Bei einem ablehnenden Bescheid des Staatsanwalts kann der Verletzte Beschwerde an den vorgesetzten Beamten der Staatsanwaltschaft einwenden und gegen dessen ablehnenden Bescheid eine gerichtliche Entscheidung darüber beantragen, ob die Klage zu erheben sei oder nicht. Beleidigungen und Körperverletzungen, welche nur auf Antrag des Verletzten strafrechtlich verfolgt werden, können ohne Anrufen der Staatsanwaltschaft zum Gegenstand einer Privatklage gemacht werden.
Nur wenn es im öffentlichen Interesse liegt, wird wegen solcher Beleidigungen oder Körperverletzungen von der Staatsanwaltschaft die öffentliche Klage erhoben.
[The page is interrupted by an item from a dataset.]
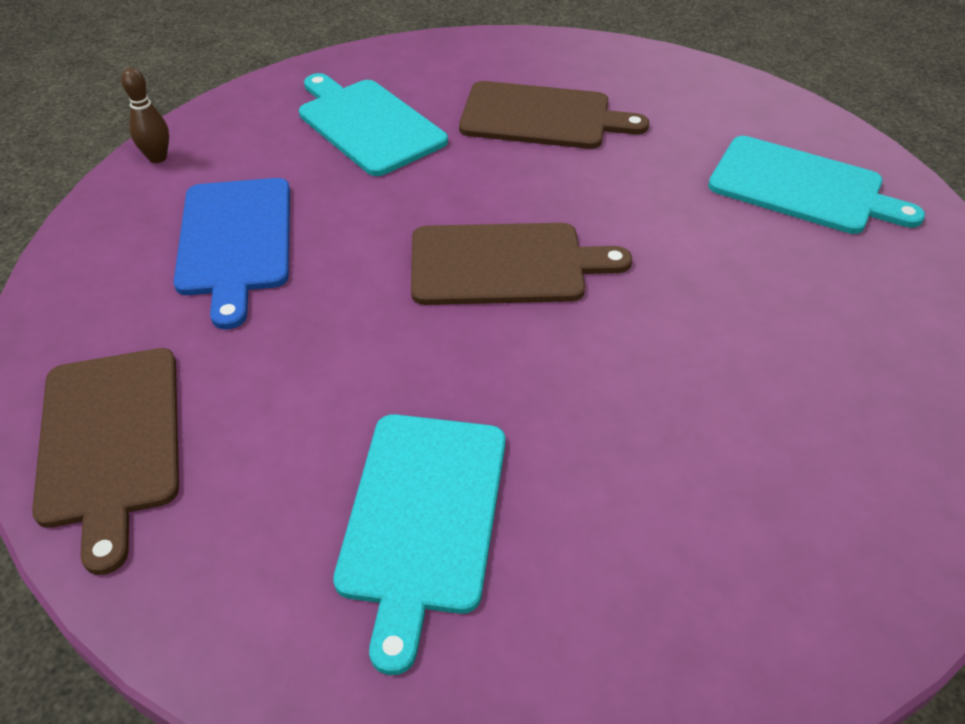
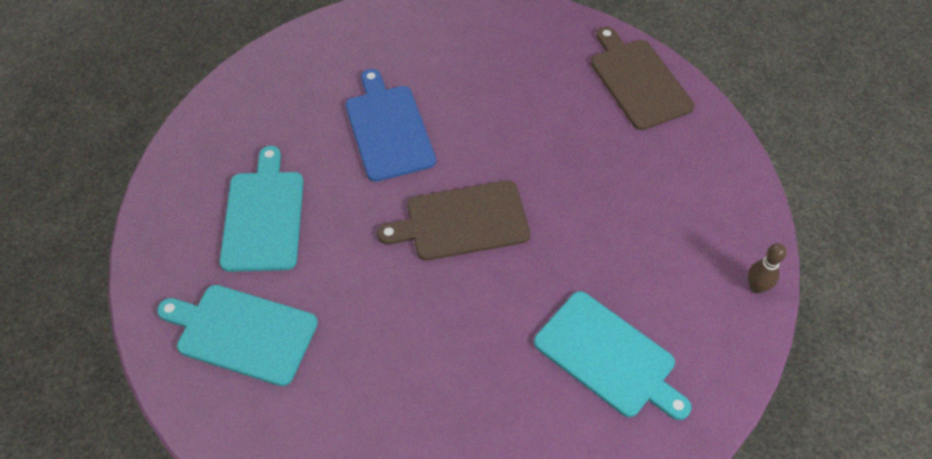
camera: 170 degrees right, 10 degrees up
(235, 241) = (649, 214): blue cutting board -> blue cutting board (388, 129)
(422, 518) = (472, 68): turquoise cutting board -> turquoise cutting board (264, 216)
(542, 117) = (459, 393): brown cutting board -> none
Der Verletzte und zur Privatklage Berechtigte kann sich aber in einem solchen Fall der Staatsanwaltschaft im Weg der Nebenklage anschließen. Dieselbe Befugnis steht denjenigen Personen zu, welche durch Antrag die Klageerhebung wegen einer gegen ihre Person oder gegen ihr Vermögen gerichteten Handlung herbeigeführt haben (s. Antragsverbrechen), oder die zur Forderung einer Buße (s. d.) berechtigt sind.
Vgl. Deutsche [* 5] Strafprozeßordnung, § 151 ff.